Cutting off a Hydra’s head only makes it double the trouble, which is exactly what the military history of the U.S. tells us. It is also very unlikely that non-combat will stay that way forever, and the fact that there are no limits on the geographical range of “associated problems” with ISIS could be a potential infringement on national sovereignties as well as a waste of resources.
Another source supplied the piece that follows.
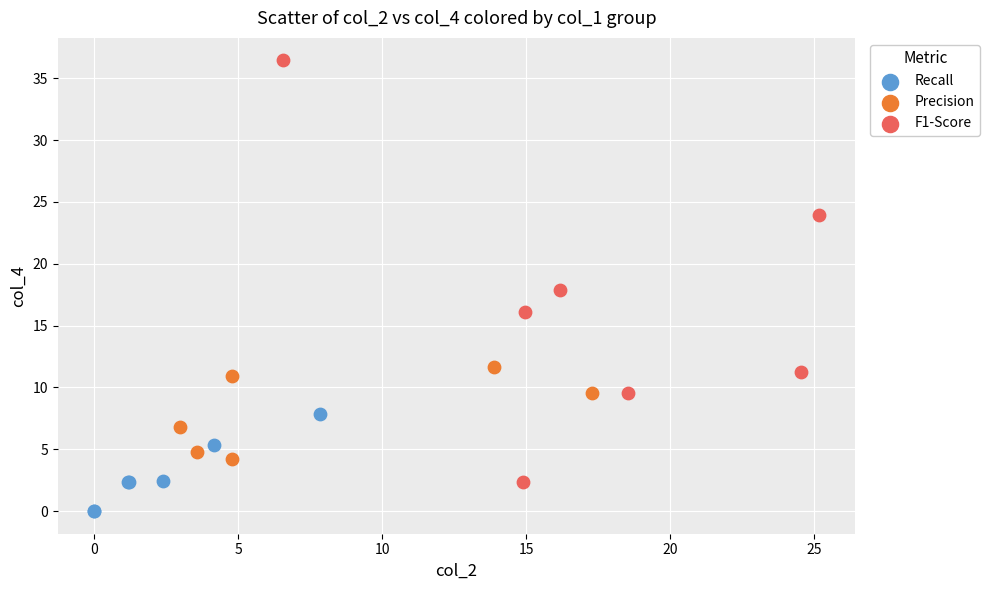

Which series reaches the maximum Y coordinate?

F1-Score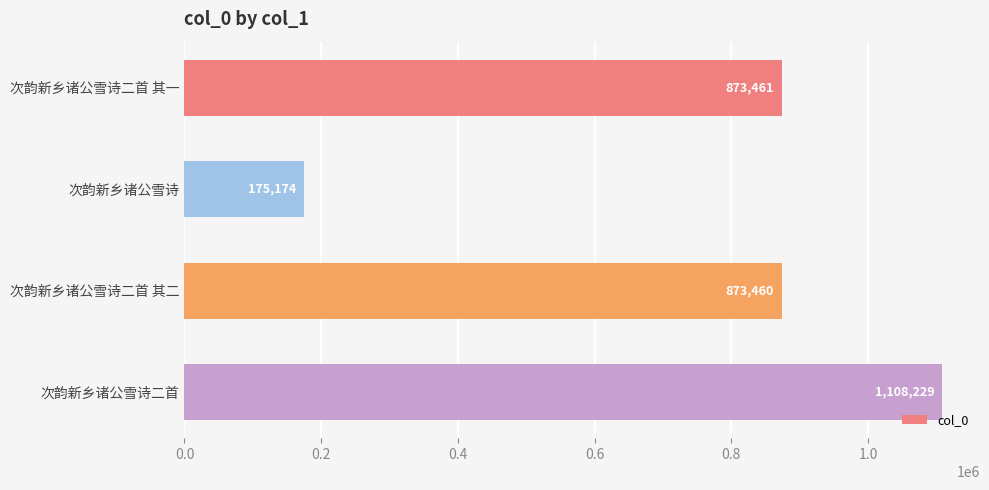

What is the sum of the values at 次韵新乡诸公雪诗二首 其一 and 次韵新乡诸公雪诗二首?

1981690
Despite the comparisons that were drawn in the beginning between the 2002 War on Terror and the Bush Administration, there are significant differences. The War on Terror was very much domestically fueled, and arguably a situation blown out of proportion in order to lay the foundation for Bush’s campaign. Now that we know the evidence about weapons has been largely discredited, it can be suggested that what the Obama Administration is proposing is not as exaggerated as he has less incentive to do so. Furthermore, it is clear that ISIS is a worldwide threat and their medieval methods of execution, among other things, are not to be tolerated. There is an argument to be made that the international community should strive to get rid of them while they are not fully fledged. Having said that, judging from the previous attempts at peace and the implications the request might have, it is difficult to justify any sort of intervention that Obama is thinking of in Iraq.

Will it be different because the world supports the eradication of ISIS, and knows what they’re unafraid of doing? Should we be supporting the Obama Administration’s efforts to get another international situation under control?